SOURCE MATERIAL:
━━━━

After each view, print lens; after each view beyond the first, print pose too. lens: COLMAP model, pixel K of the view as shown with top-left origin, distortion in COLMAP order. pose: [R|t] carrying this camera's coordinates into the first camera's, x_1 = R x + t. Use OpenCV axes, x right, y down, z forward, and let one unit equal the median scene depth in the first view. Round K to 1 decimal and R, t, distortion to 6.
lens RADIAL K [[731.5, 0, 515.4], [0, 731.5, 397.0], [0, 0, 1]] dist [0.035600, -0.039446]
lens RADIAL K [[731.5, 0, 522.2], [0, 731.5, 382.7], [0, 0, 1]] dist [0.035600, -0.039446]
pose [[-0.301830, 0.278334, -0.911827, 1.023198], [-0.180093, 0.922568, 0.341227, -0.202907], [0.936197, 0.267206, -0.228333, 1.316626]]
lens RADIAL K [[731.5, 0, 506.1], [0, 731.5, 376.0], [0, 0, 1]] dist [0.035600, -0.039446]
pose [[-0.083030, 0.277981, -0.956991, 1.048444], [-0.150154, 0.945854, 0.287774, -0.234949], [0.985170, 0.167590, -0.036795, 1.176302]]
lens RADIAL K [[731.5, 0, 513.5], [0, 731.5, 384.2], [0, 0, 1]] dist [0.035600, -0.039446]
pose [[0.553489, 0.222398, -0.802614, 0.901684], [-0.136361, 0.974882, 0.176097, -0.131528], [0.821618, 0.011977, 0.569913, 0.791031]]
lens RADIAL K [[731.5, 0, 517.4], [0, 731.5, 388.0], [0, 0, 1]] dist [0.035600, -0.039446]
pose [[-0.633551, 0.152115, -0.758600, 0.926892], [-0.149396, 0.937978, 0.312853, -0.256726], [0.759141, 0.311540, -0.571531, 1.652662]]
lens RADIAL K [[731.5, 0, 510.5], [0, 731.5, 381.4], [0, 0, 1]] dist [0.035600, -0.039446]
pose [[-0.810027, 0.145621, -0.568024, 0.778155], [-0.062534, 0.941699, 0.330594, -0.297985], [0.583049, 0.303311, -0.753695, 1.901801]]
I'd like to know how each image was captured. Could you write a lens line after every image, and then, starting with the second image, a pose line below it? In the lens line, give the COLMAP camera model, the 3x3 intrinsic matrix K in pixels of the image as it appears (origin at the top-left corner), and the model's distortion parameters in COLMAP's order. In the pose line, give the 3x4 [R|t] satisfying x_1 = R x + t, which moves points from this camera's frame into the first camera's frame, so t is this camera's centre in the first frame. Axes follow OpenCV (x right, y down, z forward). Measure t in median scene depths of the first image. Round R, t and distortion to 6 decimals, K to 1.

━━━━

WORK INSTRUCTIONS: Return the listing above word for word, from its start through the line containing "397.0], [0, 0, 1]] dist [0.035600, -0.039446]".

WRITTEN SOLUTION:
After each view, print lens; after each view beyond the first, print pose too. lens: COLMAP model, pixel K of the view as shown with top-left origin, distortion in COLMAP order. pose: [R|t] carrying this camera's coordinates into the first camera's, x_1 = R x + t. Use OpenCV axes, x right, y down, z forward, and let one unit equal the median scene depth in the first view. Round K to 1 decimal and R, t, distortion to 6.
lens RADIAL K [[731.5, 0, 515.4], [0, 731.5, 397.0], [0, 0, 1]] dist [0.035600, -0.039446]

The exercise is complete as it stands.